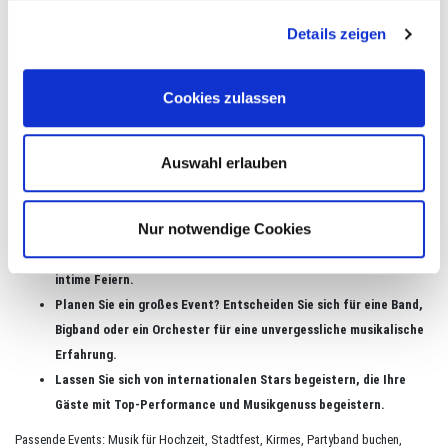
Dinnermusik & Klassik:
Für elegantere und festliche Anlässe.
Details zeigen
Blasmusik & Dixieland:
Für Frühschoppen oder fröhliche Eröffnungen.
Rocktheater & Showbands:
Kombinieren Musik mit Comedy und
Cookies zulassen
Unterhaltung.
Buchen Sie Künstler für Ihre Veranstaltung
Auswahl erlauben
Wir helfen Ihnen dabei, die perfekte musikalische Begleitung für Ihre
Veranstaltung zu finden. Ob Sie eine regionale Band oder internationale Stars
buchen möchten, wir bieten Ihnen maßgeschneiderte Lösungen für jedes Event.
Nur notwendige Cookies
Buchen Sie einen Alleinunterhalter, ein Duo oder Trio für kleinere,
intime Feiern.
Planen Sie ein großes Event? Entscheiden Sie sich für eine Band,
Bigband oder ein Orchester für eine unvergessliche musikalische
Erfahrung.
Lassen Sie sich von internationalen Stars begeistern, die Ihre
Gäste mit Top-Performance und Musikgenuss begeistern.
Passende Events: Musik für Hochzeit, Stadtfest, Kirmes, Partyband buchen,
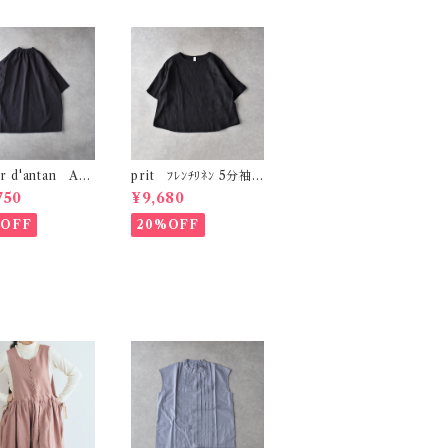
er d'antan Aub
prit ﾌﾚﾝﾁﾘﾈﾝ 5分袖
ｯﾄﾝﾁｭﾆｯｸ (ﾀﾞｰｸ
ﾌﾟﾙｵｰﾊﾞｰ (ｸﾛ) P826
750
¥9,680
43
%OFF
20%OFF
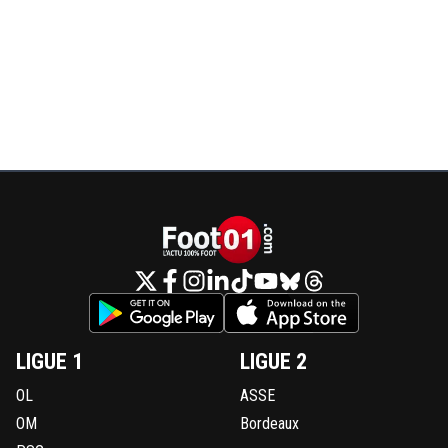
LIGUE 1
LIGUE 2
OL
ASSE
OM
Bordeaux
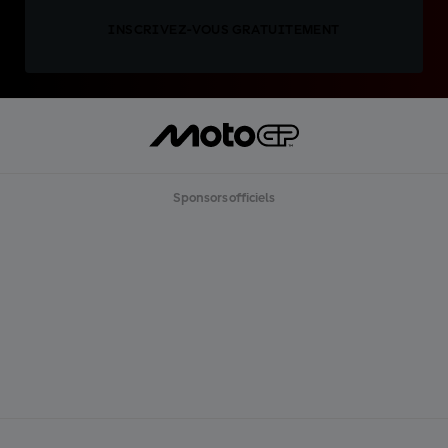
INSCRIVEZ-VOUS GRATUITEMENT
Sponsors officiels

Problem description: Set down the lines of the records above exactly, apart from the pictures.

Output below:
Dinnermusik & Klassik:
Für elegantere und festliche Anlässe.
Details zeigen
Blasmusik & Dixieland:
Für Frühschoppen oder fröhliche Eröffnungen.
Rocktheater & Showbands:
Kombinieren Musik mit Comedy und
Cookies zulassen
Unterhaltung.
Buchen Sie Künstler für Ihre Veranstaltung
Auswahl erlauben
Wir helfen Ihnen dabei, die perfekte musikalische Begleitung für Ihre
Veranstaltung zu finden. Ob Sie eine regionale Band oder internationale Stars
buchen möchten, wir bieten Ihnen maßgeschneiderte Lösungen für jedes Event.
Nur notwendige Cookies
Buchen Sie einen Alleinunterhalter, ein Duo oder Trio für kleinere,
intime Feiern.
Planen Sie ein großes Event? Entscheiden Sie sich für eine Band,
Bigband oder ein Orchester für eine unvergessliche musikalische
Erfahrung.
Lassen Sie sich von internationalen Stars begeistern, die Ihre
Gäste mit Top-Performance und Musikgenuss begeistern.
Passende Events: Musik für Hochzeit, Stadtfest, Kirmes, Partyband buchen,
er d'antan Aub
prit ﾌﾚﾝﾁﾘﾈﾝ 5分袖
ｯﾄﾝﾁｭﾆｯｸ (ﾀﾞｰｸ
ﾌﾟﾙｵｰﾊﾞｰ (ｸﾛ) P826
750
¥9,680
43
%OFF
20%OFF
LIGUE 1
LIGUE 2
OL
ASSE
OM
Bordeaux
INSCRIVEZ-VOUS GRATUITEMENT
Sponsors officiels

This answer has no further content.